Whether it’s kimchi or bean paste, Korean food is spiced liberally, making it almost inedible for the novice diner. Heed warnings from the waitstaff.
All sit-down restaurants will begin with banchan, the Korean equivalent of appetizers. What’s served differs, but a near-guarantee is kimchi, followed by tofu and pickled vegetables. Typically, banchan dishes are robustly flavored, so they’re best eaten with rice.
Korean barbecue is available stateside, but having it in Korea, of course, is an entirely different experience. With plates upon plates of raw meat, seafood, mushrooms, noodles and vegetables, there’s a plethora of options to dunk into the boiling hotpot broth. All cooks fairly quickly–the beef shrivels within seconds, an indication that it’s ready–and has been infused with the broth’s flavor. Bibimbap is another staple. Essentially a rice bowl with vegetables, meat and flavoring paste, the ingredients are left to the diner to mix into a thick paste. There are usually several options—pork, beef, vegetarian or seafood.

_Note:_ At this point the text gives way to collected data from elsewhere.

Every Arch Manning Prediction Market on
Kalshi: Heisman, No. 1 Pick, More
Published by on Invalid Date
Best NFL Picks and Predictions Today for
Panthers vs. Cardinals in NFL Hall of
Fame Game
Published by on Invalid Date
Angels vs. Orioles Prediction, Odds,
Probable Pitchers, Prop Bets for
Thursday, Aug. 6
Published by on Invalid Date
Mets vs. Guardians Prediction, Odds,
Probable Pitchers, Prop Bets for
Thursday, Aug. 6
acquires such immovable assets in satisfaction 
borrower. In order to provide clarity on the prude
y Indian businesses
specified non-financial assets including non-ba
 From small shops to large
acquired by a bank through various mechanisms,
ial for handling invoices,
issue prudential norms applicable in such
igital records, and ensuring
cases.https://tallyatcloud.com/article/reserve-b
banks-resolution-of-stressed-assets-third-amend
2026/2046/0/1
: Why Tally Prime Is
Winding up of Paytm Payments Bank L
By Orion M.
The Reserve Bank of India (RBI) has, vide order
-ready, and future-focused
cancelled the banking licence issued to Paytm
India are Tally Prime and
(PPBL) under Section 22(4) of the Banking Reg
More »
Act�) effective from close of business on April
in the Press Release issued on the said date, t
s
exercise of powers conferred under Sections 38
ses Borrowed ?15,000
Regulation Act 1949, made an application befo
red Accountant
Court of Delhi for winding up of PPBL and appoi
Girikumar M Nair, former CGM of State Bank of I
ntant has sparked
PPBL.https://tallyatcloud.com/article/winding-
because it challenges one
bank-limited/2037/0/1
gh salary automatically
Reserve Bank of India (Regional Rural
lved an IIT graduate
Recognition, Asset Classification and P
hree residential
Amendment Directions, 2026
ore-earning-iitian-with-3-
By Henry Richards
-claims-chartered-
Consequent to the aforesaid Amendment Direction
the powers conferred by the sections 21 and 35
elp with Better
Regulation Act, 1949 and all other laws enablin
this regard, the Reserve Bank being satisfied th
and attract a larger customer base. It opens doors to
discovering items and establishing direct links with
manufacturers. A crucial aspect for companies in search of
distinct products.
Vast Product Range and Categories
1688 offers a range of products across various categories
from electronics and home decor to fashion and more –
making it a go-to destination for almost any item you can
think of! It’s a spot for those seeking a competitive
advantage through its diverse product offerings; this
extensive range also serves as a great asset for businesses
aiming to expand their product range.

Beyond traditional restaurants, never underestimate the quality of markets, cafes and food courts. A trip to Seoul wouldn’t be complete without a visit to a café, especially since café culture dominates the city. The Gangnam district is a café hotspot in particular, per Psy’s hit single, and there is enough selection there to satisfy virtually anyone. Café themes range from studying, essentially a library, but with waitresses who bring tea or coffee every hour, to Hello Kitty to canine friends (yes, there are dogs waiting to be petted). In the summer, when the weather makes it uncomfortable to down hot drinks, try “ade,” sparkling water combined with mashed fruit and sometimes a hint of added sugar. It’s delicious and refreshing, perfect for rejuvenation on a 90-degree day. Ade is served in both cafes and street markets and flavors include strawberry, mango and whatever fruits are seasonally available.
Public markets are another excellent place to sample Korean food. Most of Seoul’s markets have at least one section dedicated to food—beyond the seeming messiness of the place, in a makeshift tent or sitting on plastic stools, one can enjoy perhaps the tastiest of meals. Seafood pancakes, for example, consisting of thick fried dough, green onions, squid and other options, are delicious and the chef makes them fresh, frying them on large hotplates.
Visiting Korea is an easy way to gain a few pounds, but the best part of dining is that those pounds will go straight to the soul.